→ Extract:
  5. Sorry BB, I misunderstood your question.
    As far as I know, none of the main Internet search engines (Google, Bing, Yahoo etc) support the greater than or less than operators within their search queries.
    I have read the following AQA guidelines document (page 6)...
    ... and wonder if it is a case of the students recognizing the operators in a question and selecting dates from a "holiday booking" site manually using either "before" and "after" combo boxes or calender tools based upon the use of operators in the question?
    Easyjet is a good site to look at for this.
    The "Use of Operators" is listed separately to the "In a search engine" bit, so I'm not sure it necessarily means the students are using them within the seach query.
    Otherwise, you would need to be teaching database queries (i.e. SQL) to cover these operators, which I expect are beyond level 1 functional skills.
    I'm not a teacher, just a web developer at LJ, but I thought I would try and help out if I could.
    I hope there is a AQA teacher out there who can confirm this either way. Or maybe somebody from AQA?

    Good luck & regards,

  6. Thanks again Daren. It would seem that they need to use some form of online database to achieve this part of the criteria, but what I don't understand is why they have to do this when part of their actual exam is to use and search a database. Just seems like a pointless duplication of work.
    If there is an AQA FS teacher who could confirm, I'd be very grateful. AQA have been less than helpful when we've tried to contact them.
  7. I have a couple of thoughts...
    1. In google advanced search you have the option to search between numbers e.g. if you searched for ford fiesta £5000..£7000 then it would only bring back pages with ford fiestas between £5000 and £7000. This could be thought of as greater than 5000 but less than 7000.
    2. A bit abstract again i'm affraid but if you did an advanced search for something and set the date setting to past week then that could be said to be results < 8 days old?
    None of these are ideal but may count at a push.


  8. <font size="3">use appropriate search techniques { (ie find tool including wildcards, index, multiple search criteria (eg, use of quotation marks, search within results, use of relational operators, eg, =, >,<, >=, <=, <>, and logical operators, eg, AND, NOT, OR)) } and design queries to locate relevant information</font>
    the " ie " means you must do but the " eg " are optional -- they are a guide - you may use them or not.

→ Source text of formatted documents:
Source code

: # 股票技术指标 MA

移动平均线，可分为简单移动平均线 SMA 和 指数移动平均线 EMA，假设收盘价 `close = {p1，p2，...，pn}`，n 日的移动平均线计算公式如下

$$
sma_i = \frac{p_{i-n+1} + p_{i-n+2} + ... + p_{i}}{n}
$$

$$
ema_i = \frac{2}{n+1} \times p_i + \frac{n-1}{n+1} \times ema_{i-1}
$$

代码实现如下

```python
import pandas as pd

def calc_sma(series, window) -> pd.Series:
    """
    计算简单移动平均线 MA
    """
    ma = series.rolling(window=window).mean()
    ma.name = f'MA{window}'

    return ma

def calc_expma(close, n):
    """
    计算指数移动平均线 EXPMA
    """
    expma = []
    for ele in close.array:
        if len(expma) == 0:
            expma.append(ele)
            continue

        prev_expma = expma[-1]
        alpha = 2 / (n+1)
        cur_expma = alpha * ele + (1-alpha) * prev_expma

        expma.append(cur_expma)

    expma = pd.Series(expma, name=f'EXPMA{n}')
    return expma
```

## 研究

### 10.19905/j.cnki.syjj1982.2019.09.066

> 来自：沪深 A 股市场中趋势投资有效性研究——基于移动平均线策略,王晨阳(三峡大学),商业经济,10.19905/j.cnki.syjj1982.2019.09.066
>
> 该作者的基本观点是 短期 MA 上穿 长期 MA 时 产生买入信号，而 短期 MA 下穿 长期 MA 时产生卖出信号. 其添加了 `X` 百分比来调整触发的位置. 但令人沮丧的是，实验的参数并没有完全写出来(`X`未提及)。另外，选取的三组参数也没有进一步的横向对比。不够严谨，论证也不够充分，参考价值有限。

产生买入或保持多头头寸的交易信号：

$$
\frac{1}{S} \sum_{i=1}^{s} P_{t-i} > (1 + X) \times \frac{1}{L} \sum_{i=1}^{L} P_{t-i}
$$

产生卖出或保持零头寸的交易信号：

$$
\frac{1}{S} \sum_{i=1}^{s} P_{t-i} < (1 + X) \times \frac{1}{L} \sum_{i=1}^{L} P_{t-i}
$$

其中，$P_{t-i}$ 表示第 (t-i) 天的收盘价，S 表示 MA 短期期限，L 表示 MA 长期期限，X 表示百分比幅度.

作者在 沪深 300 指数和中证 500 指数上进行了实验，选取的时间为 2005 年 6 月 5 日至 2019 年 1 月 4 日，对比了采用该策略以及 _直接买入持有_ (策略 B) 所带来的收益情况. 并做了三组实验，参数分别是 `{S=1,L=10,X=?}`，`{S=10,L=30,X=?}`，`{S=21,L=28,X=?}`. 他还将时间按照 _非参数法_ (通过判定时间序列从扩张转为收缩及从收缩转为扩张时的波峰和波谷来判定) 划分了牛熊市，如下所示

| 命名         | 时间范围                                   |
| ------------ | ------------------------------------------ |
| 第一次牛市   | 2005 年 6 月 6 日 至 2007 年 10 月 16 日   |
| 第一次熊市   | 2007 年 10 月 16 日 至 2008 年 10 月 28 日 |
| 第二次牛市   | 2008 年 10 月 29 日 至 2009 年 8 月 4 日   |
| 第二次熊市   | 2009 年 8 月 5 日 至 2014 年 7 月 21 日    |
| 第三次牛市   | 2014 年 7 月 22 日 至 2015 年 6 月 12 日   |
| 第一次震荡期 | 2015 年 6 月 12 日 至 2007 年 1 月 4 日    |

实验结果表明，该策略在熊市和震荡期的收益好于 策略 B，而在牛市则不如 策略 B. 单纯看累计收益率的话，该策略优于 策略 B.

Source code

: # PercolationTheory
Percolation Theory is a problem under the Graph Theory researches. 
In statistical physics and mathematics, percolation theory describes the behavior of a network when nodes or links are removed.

→ Complete the following:
a) In the forum thread on search operators, which website is named as a good one to look at for choosing holiday dates?
b) Carry the forum thread on search operators forward from its last post.
The listing comes from a different source than the forum thread above.

→ Answers to the tasks:
a) Easyjet

b)
  9. JaquesJaquesLiverot

    JaquesJaquesLiverot Established commenter

    It's probably best to avoid Google when doing this sort of thing - it seems to have developed a mind of its own recently, and often gives you something you don't want.
    For example, searching for on-line logo angles used to find you pages that contained on-line AND logo AND angles. Not any more - give it a try. It doesn't even say, "Did you mean angles?" at the top - it just gives you things about angels. Apparently, what you need to enter is on-line logo "angles", so the quotation marks are now just a way to make it give you what you ask for, even if it's only a single word. Rubbish.
  10. At the risk of teaching granny to suck eggs, one of the first thoughts that came to my mind was 'search engine' does not mean 'google'. Auto-trader uses a search engine, and you can use plenty of relational operators in there...
  11. DEmsley

    DEmsley New commenter

    Mind did - with Google -
    It still however substituted ANGELS instead - was it coded by Robbie Williams?
  12. JaquesJaquesLiverot

    JaquesJaquesLiverot Established commenter

    Yes, sorry - my typo seemed to muddle the point I was making! I meant to say "It doesn't even say, "Did you mean angels?" at the top..."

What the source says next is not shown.